# Exercício
Por favor, copie fielmente o trecho do texto sobre trabalho doméstico que começa nas palavras "DOMÉSTICA. DIARISTA. RELAÇÃO" e termina logo depois de "semana. Ac. 20050718619.".

# Texto citado
☆ ☆ ☆ ☆ ☆
DOMÉSTICA. DIARISTA. RELAÇÃO DE EMPREGO. A Lei no 5.859/72, que
regula o trabalho doméstico fixa em seu art. 1o, como um dos elementos para sua
configuração, a continuidade na prestação dos serviços. Trata-se de imposição
rigorosa que, uma vez não caracterizada, afasta a condição do trabalhador de
empregado doméstico. Assim, não se pode considerar doméstica a diarista que
presta serviços em residência lá comparecendo um ou dois dias na semana, ainda
mais restando provado que trabalhou para outras residências nos demais dias da
semana. Ac. 20050718619.
Proc. 00631.2005.446.02.00.0. 6a T. SP, Rel. Juiz Ivani Contini Bramante,
julgado em 18/10/05, pub. 21/10/05.
☆ ☆ ☆ ☆ ☆
# Material fornecido
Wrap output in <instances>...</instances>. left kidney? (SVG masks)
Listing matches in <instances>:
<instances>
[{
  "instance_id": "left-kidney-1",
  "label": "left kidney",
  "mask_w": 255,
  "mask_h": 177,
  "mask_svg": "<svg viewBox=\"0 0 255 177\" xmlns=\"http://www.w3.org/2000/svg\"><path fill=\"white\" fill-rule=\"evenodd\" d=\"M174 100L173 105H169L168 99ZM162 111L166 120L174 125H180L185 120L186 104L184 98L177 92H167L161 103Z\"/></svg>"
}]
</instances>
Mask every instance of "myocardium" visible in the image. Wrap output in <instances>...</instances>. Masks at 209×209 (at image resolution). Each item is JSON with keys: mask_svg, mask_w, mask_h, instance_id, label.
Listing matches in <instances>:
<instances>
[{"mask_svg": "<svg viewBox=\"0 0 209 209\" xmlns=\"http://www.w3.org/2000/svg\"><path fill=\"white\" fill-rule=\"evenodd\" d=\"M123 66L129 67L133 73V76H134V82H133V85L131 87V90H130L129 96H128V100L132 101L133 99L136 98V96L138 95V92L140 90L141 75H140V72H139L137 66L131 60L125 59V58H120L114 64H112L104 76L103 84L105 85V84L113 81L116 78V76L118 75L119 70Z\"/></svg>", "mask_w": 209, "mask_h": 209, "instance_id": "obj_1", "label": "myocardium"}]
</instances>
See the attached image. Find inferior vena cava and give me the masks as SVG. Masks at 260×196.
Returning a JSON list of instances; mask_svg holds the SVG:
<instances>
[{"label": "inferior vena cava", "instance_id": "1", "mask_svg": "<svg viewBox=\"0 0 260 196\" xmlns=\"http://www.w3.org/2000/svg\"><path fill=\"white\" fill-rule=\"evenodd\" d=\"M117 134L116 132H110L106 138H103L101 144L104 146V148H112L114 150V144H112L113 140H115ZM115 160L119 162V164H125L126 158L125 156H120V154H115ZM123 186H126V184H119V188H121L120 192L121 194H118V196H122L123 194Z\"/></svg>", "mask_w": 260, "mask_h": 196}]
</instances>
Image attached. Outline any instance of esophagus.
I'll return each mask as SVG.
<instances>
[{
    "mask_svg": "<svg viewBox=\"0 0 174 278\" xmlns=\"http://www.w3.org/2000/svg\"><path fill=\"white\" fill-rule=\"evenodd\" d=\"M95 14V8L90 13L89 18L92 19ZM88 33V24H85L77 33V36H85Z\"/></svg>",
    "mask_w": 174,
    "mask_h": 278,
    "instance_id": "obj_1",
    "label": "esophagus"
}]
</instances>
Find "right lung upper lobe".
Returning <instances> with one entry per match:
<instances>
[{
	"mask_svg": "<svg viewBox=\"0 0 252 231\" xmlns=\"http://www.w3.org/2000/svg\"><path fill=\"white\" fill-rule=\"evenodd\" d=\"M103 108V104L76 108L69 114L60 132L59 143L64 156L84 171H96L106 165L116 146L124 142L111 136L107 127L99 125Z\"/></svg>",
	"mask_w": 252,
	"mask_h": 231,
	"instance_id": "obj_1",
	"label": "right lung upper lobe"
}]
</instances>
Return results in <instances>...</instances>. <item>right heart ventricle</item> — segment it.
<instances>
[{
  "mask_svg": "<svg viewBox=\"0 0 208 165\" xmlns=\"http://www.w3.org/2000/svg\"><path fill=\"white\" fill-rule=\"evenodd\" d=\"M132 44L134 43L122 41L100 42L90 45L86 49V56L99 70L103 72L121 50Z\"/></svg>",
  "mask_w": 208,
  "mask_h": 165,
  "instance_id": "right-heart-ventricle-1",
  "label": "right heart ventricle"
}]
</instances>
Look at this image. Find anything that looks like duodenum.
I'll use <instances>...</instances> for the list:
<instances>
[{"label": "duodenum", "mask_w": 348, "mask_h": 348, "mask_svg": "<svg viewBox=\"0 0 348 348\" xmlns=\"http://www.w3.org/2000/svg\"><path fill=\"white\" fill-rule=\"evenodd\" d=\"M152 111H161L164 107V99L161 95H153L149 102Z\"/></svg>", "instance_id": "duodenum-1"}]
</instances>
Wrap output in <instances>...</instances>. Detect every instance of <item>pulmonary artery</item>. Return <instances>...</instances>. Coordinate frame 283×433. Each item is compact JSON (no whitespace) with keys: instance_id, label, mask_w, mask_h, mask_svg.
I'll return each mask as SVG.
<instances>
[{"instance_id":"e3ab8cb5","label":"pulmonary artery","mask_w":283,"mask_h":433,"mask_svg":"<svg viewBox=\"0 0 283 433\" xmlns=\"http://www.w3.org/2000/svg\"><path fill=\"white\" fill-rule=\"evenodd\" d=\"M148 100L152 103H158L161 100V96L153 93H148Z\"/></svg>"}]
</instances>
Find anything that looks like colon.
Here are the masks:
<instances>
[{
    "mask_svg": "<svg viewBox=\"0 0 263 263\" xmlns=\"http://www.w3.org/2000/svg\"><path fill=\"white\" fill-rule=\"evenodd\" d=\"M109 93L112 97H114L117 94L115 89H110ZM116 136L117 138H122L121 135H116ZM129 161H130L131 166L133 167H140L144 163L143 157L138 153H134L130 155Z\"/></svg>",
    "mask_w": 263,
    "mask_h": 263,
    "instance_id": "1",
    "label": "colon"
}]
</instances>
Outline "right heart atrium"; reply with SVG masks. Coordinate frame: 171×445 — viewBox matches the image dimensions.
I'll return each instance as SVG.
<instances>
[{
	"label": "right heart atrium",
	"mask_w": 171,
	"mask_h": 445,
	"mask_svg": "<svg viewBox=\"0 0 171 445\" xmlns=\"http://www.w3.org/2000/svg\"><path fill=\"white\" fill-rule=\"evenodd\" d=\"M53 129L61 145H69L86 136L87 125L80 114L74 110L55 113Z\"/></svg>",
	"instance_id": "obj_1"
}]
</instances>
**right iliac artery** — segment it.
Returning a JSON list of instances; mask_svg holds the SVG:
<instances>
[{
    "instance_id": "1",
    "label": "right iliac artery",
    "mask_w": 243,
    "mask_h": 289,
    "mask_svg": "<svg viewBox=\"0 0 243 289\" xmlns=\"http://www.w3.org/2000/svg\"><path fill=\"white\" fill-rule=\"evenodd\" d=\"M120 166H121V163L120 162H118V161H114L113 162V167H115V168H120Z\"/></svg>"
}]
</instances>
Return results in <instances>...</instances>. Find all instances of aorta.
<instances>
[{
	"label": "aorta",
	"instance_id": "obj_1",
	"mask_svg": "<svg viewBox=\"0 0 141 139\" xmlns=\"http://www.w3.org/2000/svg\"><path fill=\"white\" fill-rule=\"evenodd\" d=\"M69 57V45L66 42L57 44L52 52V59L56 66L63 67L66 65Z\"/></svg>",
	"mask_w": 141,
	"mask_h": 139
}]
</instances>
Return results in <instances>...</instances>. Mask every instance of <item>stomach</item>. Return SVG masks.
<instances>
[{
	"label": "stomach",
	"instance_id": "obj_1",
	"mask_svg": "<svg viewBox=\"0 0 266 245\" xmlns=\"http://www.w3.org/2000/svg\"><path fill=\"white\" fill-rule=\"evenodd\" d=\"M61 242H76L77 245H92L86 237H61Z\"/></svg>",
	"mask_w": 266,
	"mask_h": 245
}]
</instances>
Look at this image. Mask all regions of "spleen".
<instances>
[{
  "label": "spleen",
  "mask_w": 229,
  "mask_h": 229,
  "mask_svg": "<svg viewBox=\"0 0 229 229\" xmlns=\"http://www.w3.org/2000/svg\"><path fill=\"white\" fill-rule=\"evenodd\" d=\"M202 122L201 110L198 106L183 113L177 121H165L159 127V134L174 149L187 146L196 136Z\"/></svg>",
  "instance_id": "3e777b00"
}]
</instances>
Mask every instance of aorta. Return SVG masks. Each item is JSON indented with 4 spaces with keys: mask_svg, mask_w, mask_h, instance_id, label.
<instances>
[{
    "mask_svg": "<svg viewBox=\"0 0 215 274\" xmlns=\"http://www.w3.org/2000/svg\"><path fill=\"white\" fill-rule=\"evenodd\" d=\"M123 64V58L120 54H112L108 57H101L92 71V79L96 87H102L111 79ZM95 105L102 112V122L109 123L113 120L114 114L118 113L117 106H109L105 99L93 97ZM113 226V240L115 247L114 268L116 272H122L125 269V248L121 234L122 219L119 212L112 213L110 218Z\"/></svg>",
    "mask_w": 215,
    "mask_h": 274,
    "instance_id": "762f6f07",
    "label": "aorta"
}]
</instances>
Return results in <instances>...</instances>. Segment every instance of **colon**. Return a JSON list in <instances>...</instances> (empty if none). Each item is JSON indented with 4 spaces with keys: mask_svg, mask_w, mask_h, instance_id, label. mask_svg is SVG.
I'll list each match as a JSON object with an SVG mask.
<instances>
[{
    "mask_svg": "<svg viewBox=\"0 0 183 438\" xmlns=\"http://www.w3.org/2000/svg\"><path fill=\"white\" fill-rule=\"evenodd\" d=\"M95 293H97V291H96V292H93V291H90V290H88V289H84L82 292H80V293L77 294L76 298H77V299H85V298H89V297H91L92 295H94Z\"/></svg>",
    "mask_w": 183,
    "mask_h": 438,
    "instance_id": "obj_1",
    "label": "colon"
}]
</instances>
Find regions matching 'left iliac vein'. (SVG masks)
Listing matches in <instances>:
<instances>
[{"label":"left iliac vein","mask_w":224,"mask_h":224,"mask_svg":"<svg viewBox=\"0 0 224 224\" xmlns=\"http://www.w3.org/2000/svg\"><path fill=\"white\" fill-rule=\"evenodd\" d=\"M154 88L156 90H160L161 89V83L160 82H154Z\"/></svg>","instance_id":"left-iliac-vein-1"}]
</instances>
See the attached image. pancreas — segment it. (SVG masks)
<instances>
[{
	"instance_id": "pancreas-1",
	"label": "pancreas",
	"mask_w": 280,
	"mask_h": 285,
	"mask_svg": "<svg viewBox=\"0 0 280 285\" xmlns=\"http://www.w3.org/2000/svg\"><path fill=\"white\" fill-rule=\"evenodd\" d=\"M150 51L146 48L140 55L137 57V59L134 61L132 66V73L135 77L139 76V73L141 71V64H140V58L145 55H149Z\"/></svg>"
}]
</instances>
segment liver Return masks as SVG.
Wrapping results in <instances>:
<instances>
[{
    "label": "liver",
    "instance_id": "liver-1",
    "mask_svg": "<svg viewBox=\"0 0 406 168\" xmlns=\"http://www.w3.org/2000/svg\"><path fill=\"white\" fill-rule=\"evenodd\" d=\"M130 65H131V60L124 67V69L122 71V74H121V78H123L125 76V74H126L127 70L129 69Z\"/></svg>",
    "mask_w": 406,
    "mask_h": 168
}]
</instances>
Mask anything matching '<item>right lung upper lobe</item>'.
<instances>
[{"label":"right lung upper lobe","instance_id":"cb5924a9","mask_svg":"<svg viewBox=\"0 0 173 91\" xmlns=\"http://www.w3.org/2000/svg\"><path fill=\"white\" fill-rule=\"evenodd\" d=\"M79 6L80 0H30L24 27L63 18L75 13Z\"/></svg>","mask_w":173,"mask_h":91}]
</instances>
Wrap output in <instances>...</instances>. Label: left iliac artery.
☆ ☆ ☆ ☆ ☆
# Resposta
DOMÉSTICA. DIARISTA. RELAÇÃO DE EMPREGO. A Lei no 5.859/72, que
regula o trabalho doméstico fixa em seu art. 1o, como um dos elementos para sua
configuração, a continuidade na prestação dos serviços. Trata-se de imposição
rigorosa que, uma vez não caracterizada, afasta a condição do trabalhador de
empregado doméstico. Assim, não se pode considerar doméstica a diarista que
presta serviços em residência lá comparecendo um ou dois dias na semana, ainda
mais restando provado que trabalhou para outras residências nos demais dias da
semana. Ac. 20050718619.